Understanding the analytical performance of a technique is the bread and butter of any good paper. As a sensor is a miniature analytical device for measuring the concentration of an analyte species, standard IUPAC protocols and definitions should be utilized, just as in any analytical publication. These include calibration characteristics (sensitivity, operational and linear concentration range, limit of detection (LOD), and/or limit of quantitation (LOQ)), selectivity, steady-state and transient response times, sample throughput, reproducibility/repeatability, stability, and lifetime (Orange Book, http://old.iupac.org/publications/analytical_compendium/). Keep in mind that sensitivity and specificity have different meanings in analytical chemistry compared with biomedical assays and their use should be clearly described in the “Methods” section of a paper. While reversibility and short response time can be achieved for most chemical sensors with low equilibrium constants, biosensors exhibit high selectivity due to their large equilibrium constants, with the consequence of small dissociation rate constants. Therefore, most biosensors are not reversible, requiring high-quality regeneration procedures or excellent batch-to-batch reproducibility/repeatability to facilitate standard protocols that require blank and replica concentration measurements. Thus, biosensor papers in particular also need information on the quality of regeneration, effects of the shielding layer on top of the transducer, working range, and stability of immobilized recognition elements. As biosensors are based on biomolecular interaction processes, they exhibit a non-linear, sigmoidal calibration curve in the usual semi-logarithmic plot. In order to determine the LOD and LOQ, the 95% confidence belt and associated minimum detectable concentration and reliable detection limit should be calculated for sigmoidal calibration curves [1]. A frequently updated resource from the US FDA offers further guidance on bioanalytical method validation (https://www.fda.gov/files/drugs/published/Bioanalytical-Method-Validation-Guidance-for-Industry.pdf).

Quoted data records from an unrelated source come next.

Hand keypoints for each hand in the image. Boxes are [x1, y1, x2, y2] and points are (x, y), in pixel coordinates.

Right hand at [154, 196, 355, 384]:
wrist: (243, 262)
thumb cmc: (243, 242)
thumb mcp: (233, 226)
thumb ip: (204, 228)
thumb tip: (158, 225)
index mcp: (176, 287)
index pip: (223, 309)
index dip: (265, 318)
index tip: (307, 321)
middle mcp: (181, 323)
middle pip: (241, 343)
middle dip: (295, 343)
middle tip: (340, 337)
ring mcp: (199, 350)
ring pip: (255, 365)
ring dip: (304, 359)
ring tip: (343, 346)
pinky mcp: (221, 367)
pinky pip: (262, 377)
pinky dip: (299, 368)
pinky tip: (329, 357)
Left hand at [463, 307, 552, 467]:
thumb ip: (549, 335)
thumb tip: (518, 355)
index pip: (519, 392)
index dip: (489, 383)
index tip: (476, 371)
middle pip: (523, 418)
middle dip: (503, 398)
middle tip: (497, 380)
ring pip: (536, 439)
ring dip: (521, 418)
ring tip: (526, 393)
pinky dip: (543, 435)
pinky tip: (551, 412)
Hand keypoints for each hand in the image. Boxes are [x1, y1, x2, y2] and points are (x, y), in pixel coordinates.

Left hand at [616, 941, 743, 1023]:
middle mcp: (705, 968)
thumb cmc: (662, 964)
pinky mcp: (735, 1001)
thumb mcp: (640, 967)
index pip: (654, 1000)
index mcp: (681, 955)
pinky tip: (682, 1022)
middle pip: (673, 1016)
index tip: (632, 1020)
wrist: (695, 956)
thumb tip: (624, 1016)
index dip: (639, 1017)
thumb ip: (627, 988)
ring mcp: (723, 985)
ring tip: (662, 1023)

The comparability of the new sensor to existing methodology can be addressed on a variety of levels. Where available, reference materials or alternative reference methods should be used to validate a new sensor. As a minimum, an objective analytical performance comparison should be given to related papers or even commercial systems. Keep in mind that editors, reviewers, and ABC readers will easily spot a biased comparison that ignores relevant prior work; therefore, please provide an honest discussion of comparability. If you want to highlight the convenience, cost, simplicity, etc., of a sensor, plan to use quantitative metrics (€, time, assay steps, etc.). These important details will make the sensor’s advantages clear to the editor, referees, and future readers. It is important to keep in mind that a sensor may still be significant if it is not better than prior ones in every single metric; however, it should clearly improve over existing methodologies in important ways as discussed in the beginning of this editorial.

In the end, these guidelines for that “perfect sensor paper” offer reminders about things to be included that result in a high-quality manuscript and help avoid common roadblocks that could keep novel work from being published. Much of the general guidance given herein for sensor papers is also relevant for any paper submitted to ABC: be sure to state what is innovative and significant, and provide appropriate metrics for comparison. ABC is excited to consider and publish sensors papers that meet this guidance, along with other papers that provide major advances in the fields of analytical and bioanalytical chemistry.